The only hope I had was that when the baby came you’d fall in love with it, that you wouldn’t be able to live without it and that we’d be inextricably linked. Forever.
Forty-three
Then
Her stomach was stretched as taut as a spacehopper, laced with bluish veins and dissected by a long, brown line. She could sometimes see the vivid outline of a small foot pressing at the paper-thin skin, elbows and knees, once she even saw the delicate pencil shading of an ear. The person inside her rolled and roiled and danced and kicked. The person inside her pressed hard against her lungs and her oesophagus, then the person turned over and pressed hard against her bladder and her bowels.
Noelle bought her pregnancy books to read and medicine to counteract the indigestion and the constipation and the backache. She bought her a special pillow, shaped like a banana, to keep her knees apart at night. Ellie liked the pillow: it felt like a person; sometimes she spooned herself against it, laid her cheek upon it. Noelle bought a book of baby names and she’d sit and read them out to her. She bought a doctor’s stethoscope and together they listened to the baby’s heartbeat. Noelle would run her hands around the bump and talk about what she could feel. ‘Ah, yes, that baby’s on the move,’ she’d say. ‘It’s turning beautifully. It’ll be engaged before we know it.’
Ellie had suspected she was not fat but pregnant a few weeks after she’d first felt the baby moving. She couldn’t pinpoint the precise moment; it just became increasingly obvious, day by day. She’d stared at Noelle one afternoon, trying to think of a way to ask the question whilst simultaneously not wanting to know the answer. Eventually she’d said, ‘Something’s moving inside my stomach. I’m scared.’
Noelle had put down her cup of tea and smiled at her. ‘You have nothing to be scared of, sweet thing.

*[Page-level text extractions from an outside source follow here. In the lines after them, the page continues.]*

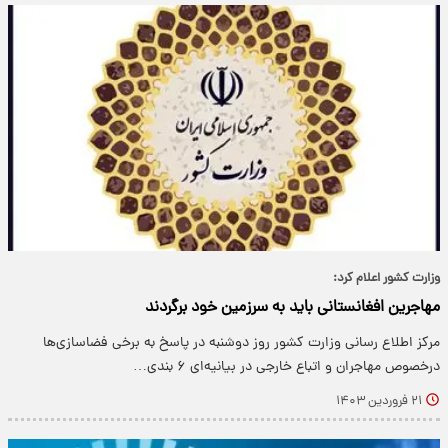
وزارت کشور اعلام کرد:
مهاجرین افغانستانی باید به سرزمین خود برگردند
مرکز اطلاع رسانی وزارت کشور روز دوشنبه در پاسخ به برخی فضاسازی‌ها
درخصوص مهاجران و اتباع خارجی در بیانیه‌ای ۶ بندی…
۲۱ فروردین ۱۴۰۳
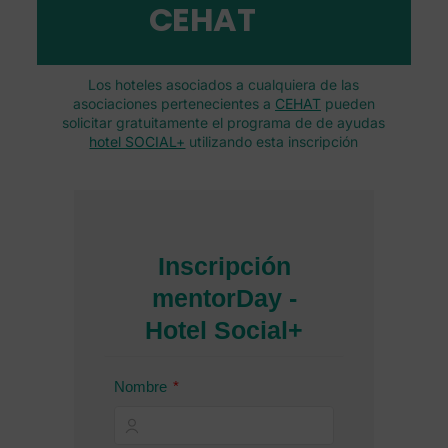
CEHAT
Los hoteles asociados a cualquiera de las
asociaciones pertenecientes a
CEHAT
pueden
solicitar gratuitamente el programa de de ayudas
hotel SOCIAL+
utilizando esta inscripción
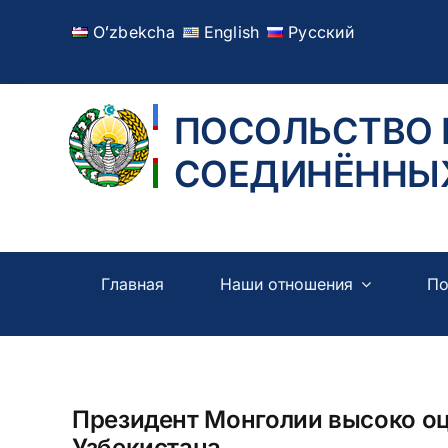
Skip
Oʻzbekcha
English
Русский
to
content
ПОСОЛЬСТВО 
СОЕДИНЁННЫХ
Главная
Наши отношения
По
Президент Монголии высоко о
Узбекистана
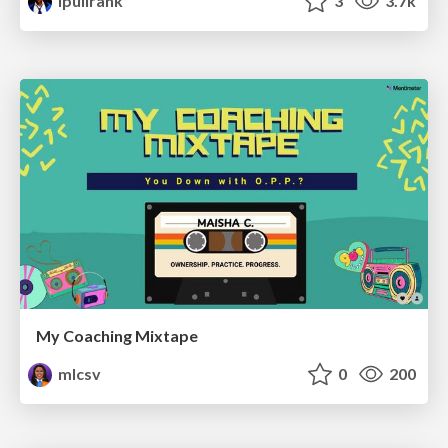
ipullrank
3
3.7k
My Coaching Mixtape
mlcsv
0
200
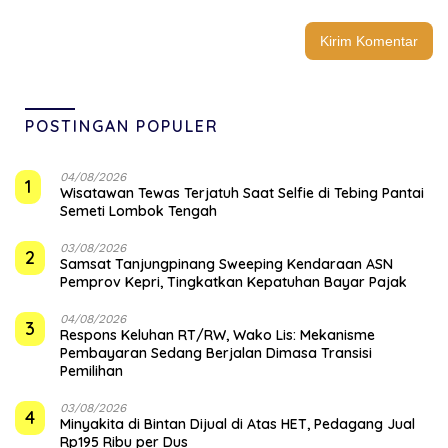
POSTINGAN POPULER
04/08/2026
1
Wisatawan Tewas Terjatuh Saat Selfie di Tebing Pantai
Semeti Lombok Tengah
03/08/2026
2
Samsat Tanjungpinang Sweeping Kendaraan ASN
Pemprov Kepri, Tingkatkan Kepatuhan Bayar Pajak
04/08/2026
3
‎Respons Keluhan RT/RW, Wako Lis: Mekanisme
Pembayaran Sedang Berjalan Dimasa Transisi
Pemilihan
03/08/2026
4
Minyakita di Bintan Dijual di Atas HET, Pedagang Jual
Rp195 Ribu per Dus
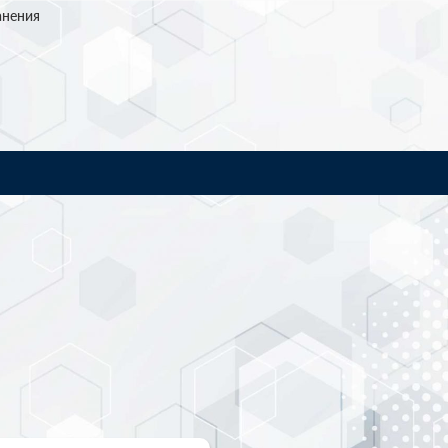
анения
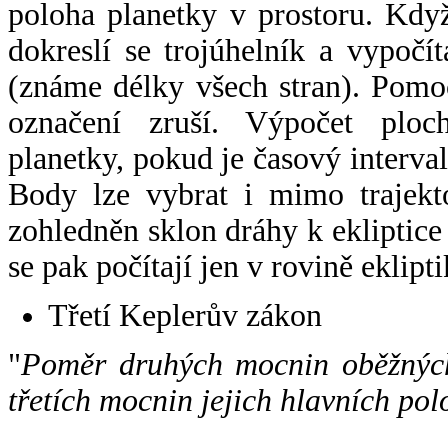
poloha planetky v prostoru. Kdy
dokreslí se trojúhelník a vypoč
(známe délky všech stran). Pomo
označení zruší. Výpočet ploch
planetky, pokud je časový interval
Body lze vybrat i mimo trajekto
zohledněn sklon dráhy k ekliptice
se pak počítají jen v rovině eklipti
Třetí Keplerův zákon
"
Poměr druhých mocnin oběžných
třetích mocnin jejich hlavních pol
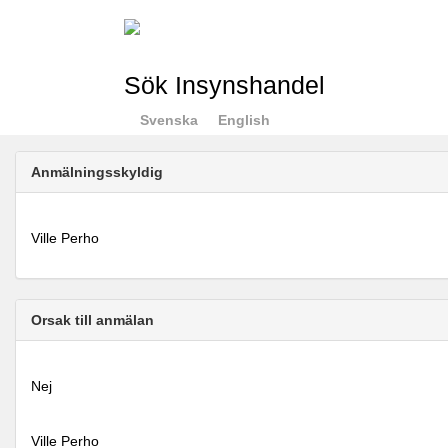
Sök Insynshandel
Svenska
English
Anmälningsskyldig
Ville Perho
Orsak till anmälan
Nej
Ville Perho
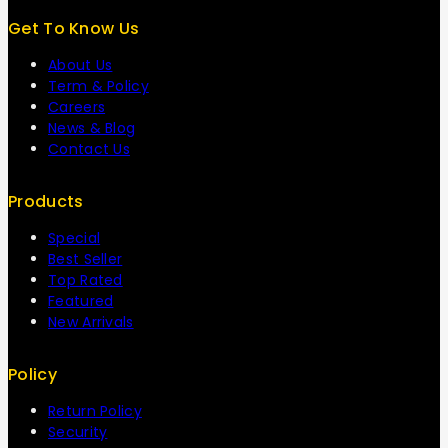
Get To Know Us
About Us
Term & Policy
Careers
News & Blog
Contact Us
Products
Special
Best Seller
Top Rated
Featured
New Arrivals
Policy
Return Policy
Security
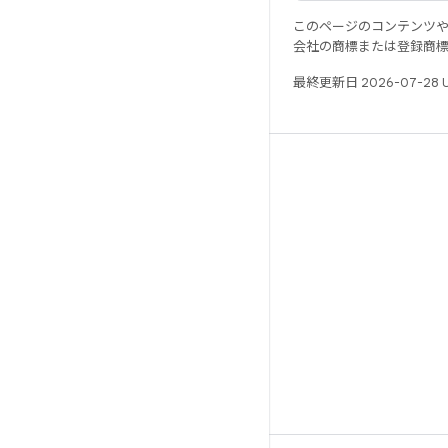
このページのコンテンツ
会社の商標または登録商
最終更新日 2026-07-28 
リソース
Android リポジトリ
要件
ダウンロード
バイナリのプレビュー
ファクトリー イメージ
ドライバのバイナリ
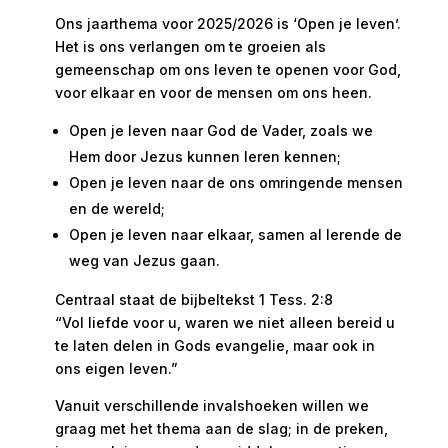
Ons jaarthema voor 2025/2026 is ‘Open je leven’.
Het is ons verlangen om te groeien als
gemeenschap om ons leven te openen voor God,
voor elkaar en voor de mensen om ons heen.
Open je leven naar God de Vader, zoals we
Hem door Jezus kunnen leren kennen;
Open je leven naar de ons omringende mensen
en de wereld;
Open je leven naar elkaar, samen al lerende de
weg van Jezus gaan.
Centraal staat de bijbeltekst 1 Tess. 2:8
“Vol liefde voor u, waren we niet alleen bereid u
te laten delen in Gods evangelie, maar ook in
ons eigen leven.”
Vanuit verschillende invalshoeken willen we
graag met het thema aan de slag; in de preken,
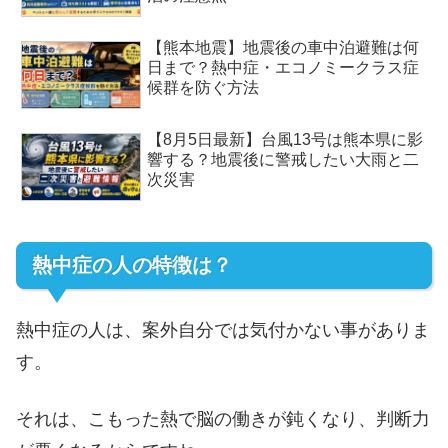
【熊本地震】地震後の車中泊避難は何
日まで？熱中症・エコノミークラス症
候群を防ぐ方法
【8月5日最新】台風13号は熊本県に影
響する？地震後に警戒したい大雨と二
次災害
熱中症の人の特徴は？
熱中症の人は、案外自分では気付かない事がありま
す。
それは、こもった熱で脳の働きが鈍くなり、判断力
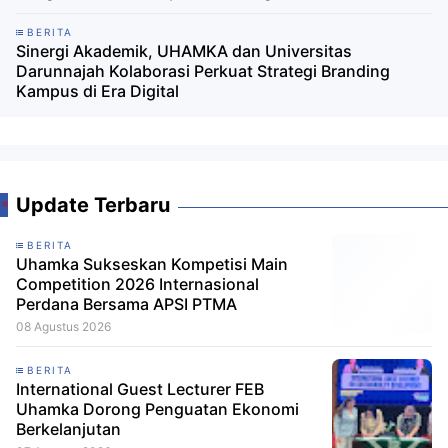
BERITA
Sinergi Akademik, UHAMKA dan Universitas
Darunnajah Kolaborasi Perkuat Strategi Branding
Kampus di Era Digital
Update Terbaru
BERITA
Uhamka Sukseskan Kompetisi Main
Competition 2026 Internasional
Perdana Bersama APSI PTMA
08 Agustus 2026
BERITA
International Guest Lecturer FEB
Uhamka Dorong Penguatan Ekonomi
Berkelanjutan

No, no, no. You just have a little baby in there, that is all.’
Ellie gazed down at her belly and stroked it absent-mindedly. ‘That’s what I thought,’ she said. ‘But how could it be?’
‘It’s a miracle, that’s what it is, Ellie. And now you know. Now you know why I chose you. Because I couldn’t have a baby of my own and I asked God to find me a baby and God told me that it was you! That you were special! That you were to have my baby!’ Noelle looked rapturous, elated, her hands clasped together in front of her heart. ‘And look,’ she said. ‘Look at you now. An immaculate conception. A baby sent from the Holy Father. A miracle.’
‘But you don’t believe in God.’
Noelle moved fast and Ellie was too big to move swiftly enough to get out of her way.
Whack.
Noelle’s hand hard across the back of her head.
Then Noelle was gone from the room, turning the locks hard behind her.